Relief for chronic sciatica sufferers: Multiple non-surgical interventions show promise in managing leg pain. Spinal manipulation, exercise combined with neural mobilization, and targeted injections demonstrated significant pain reduction. Physical therapy and specialized injection treatments offered lasting functional improvements, giving patients more options beyond surgery.

Abstract

The objective of the study was to investigate the comparative effectiveness of non-surgical interventions for adults with chronic sciatica. EMBASE, MEDLINE, Cochrane Library, and CINAHL were searched until 7th June 2024 for randomized controlled trials (RCTs) of non-surgical interventions in adults (aged 18 or older) with chronic sciatica (3 months or longer). Primary outcomes were leg pain intensity and physical function at short-, medium-, and long-term follow-up. Two reviewers independently conducted the screening process, data extraction, and risk of bias assessment (with the Cochrane risk of bias 2.0 tool). Frequentist random effects network meta-analysis was conducted, and evidence confidence was evaluated with the CINEMA method. Fifty RCTs (4920 participants) were included. At short-term, spinal manipulative therapy (mean difference [MD] - 61.01, 95 % CI - 94.64 to - 27.39), exercise + neural mobilization (MD - 60.01, - 93.08 to - 26.95), and soft tissue anesthetic injections (MD - 60.01, - 99.08 to - 20.95) showed the largest reductions in leg pain intensity versus placebo (all based on very low confidence evidence).

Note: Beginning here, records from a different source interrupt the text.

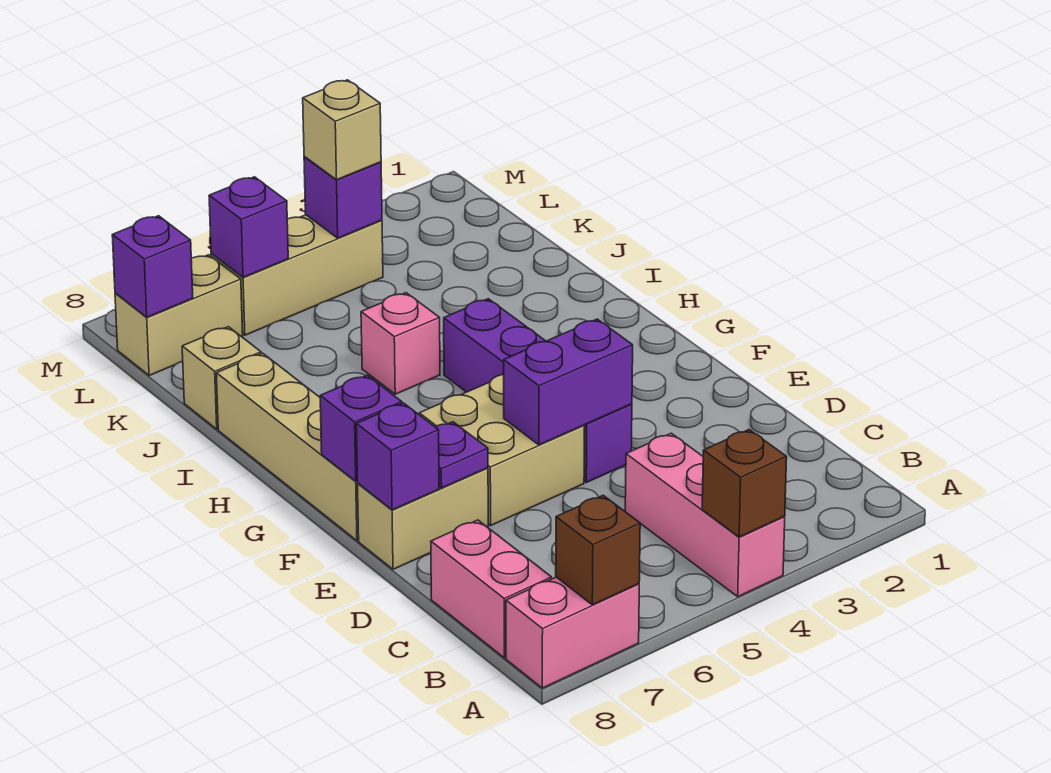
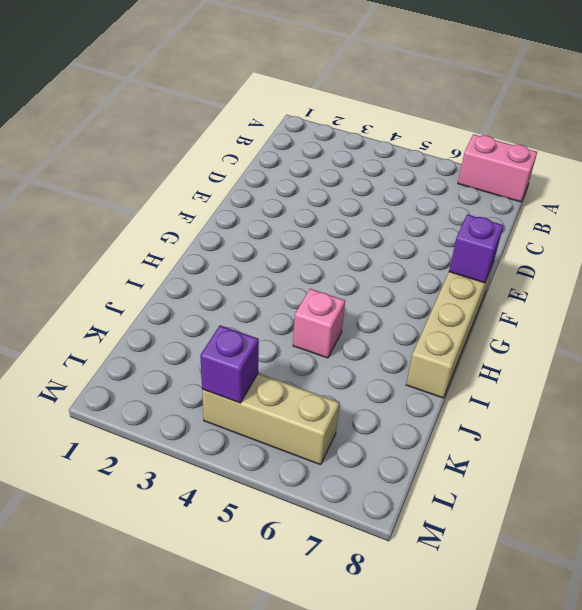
none -> pink brick A4:C4 level 1
none -> pink brick B8:C8 level 1
none -> purple brick E4:H4 level 1

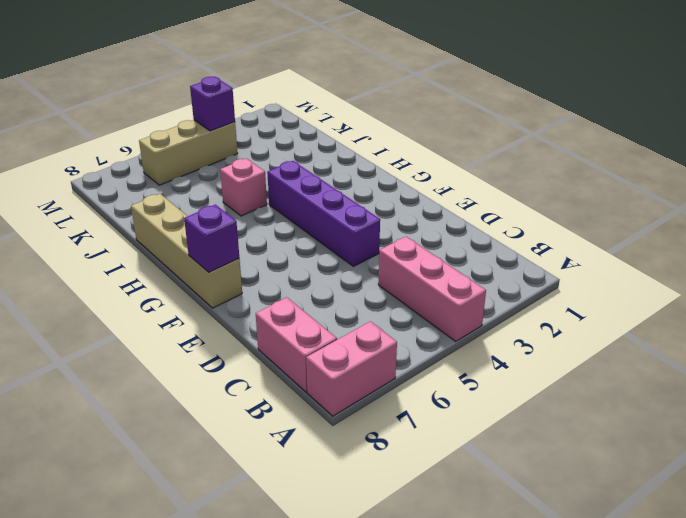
none -> tan brick E5:F6 level 1
none -> tan brick E7:E8 level 1
none -> tan brick J8 level 1

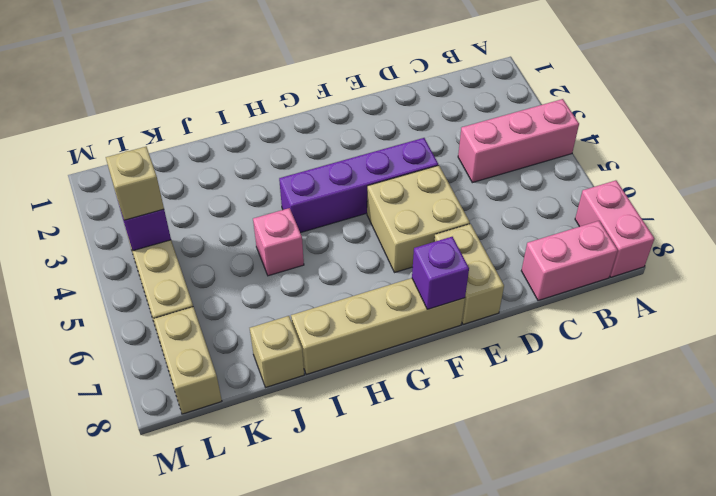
none -> brown brick A4 level 2
none -> brown brick A7 level 2
none -> purple brick E4:E5 level 2

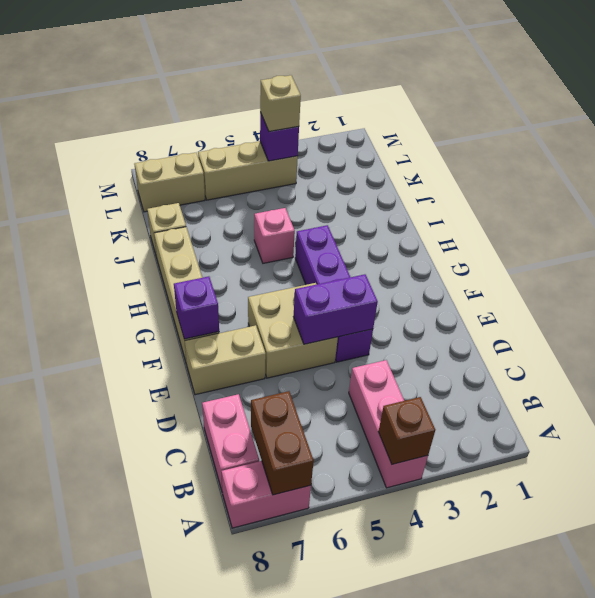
brown brick A7:B7 level 2 -> brown brick A7 level 2
none -> purple plate E7 level 2
none -> purple brick E8 level 2
none -> purple brick L6 level 2

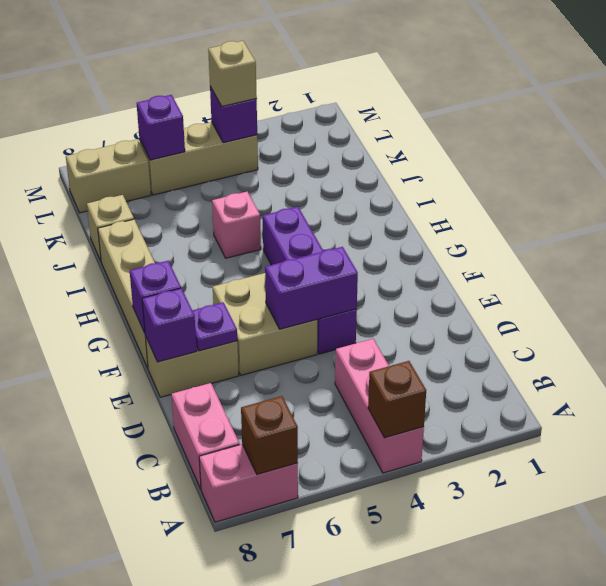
none -> purple brick L8 level 2

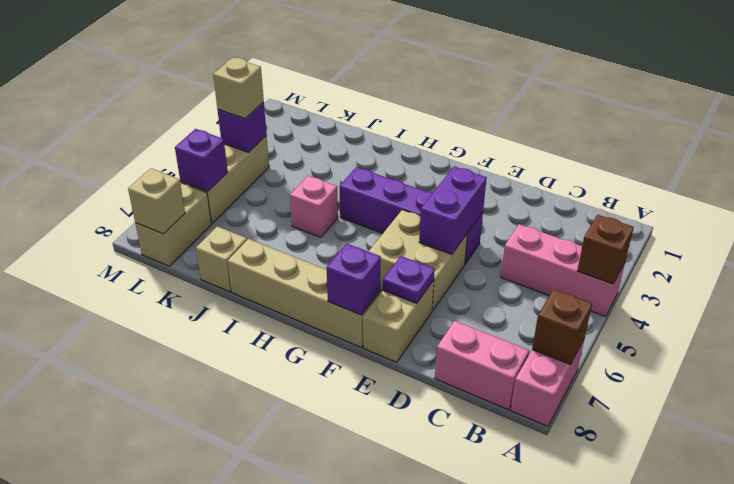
tan brick L8 level 2 -> purple brick L8 level 2
none -> purple brick E8 level 2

Epidural magnesium injections improved physical function at short-term (MD - 40.45, - 54.00 to - 26.89; very low confidence). Long-term reductions in physical function occurred with epidural steroid + ketamine injections (MD -15.51, - 21.50 to - 9.52) and epidural injections + physical therapy (MD - 12.01, - 17.27 to - 6.75; very low confidence). In summary, the evidence is very uncertain regarding the effectiveness of non-surgical interventions in patients with chronic sciatica. Future RCTs should minimize bias and include larger sample sizes to improve the confidence on the evidence base for chronic sciatica. PROTOCOL REGISTRATION: PROSPERO (CRD42022361572). PERSPECTIVE: Currently, no high-quality evidence confirms the superior effectiveness of any non-surgical intervention for patients with chronic sciatica. While some treatments may provide short-term leg pain relief, the very low confidence of the evidence highlights the need for rigorous and large-scale trials to better guide clinical decision-making.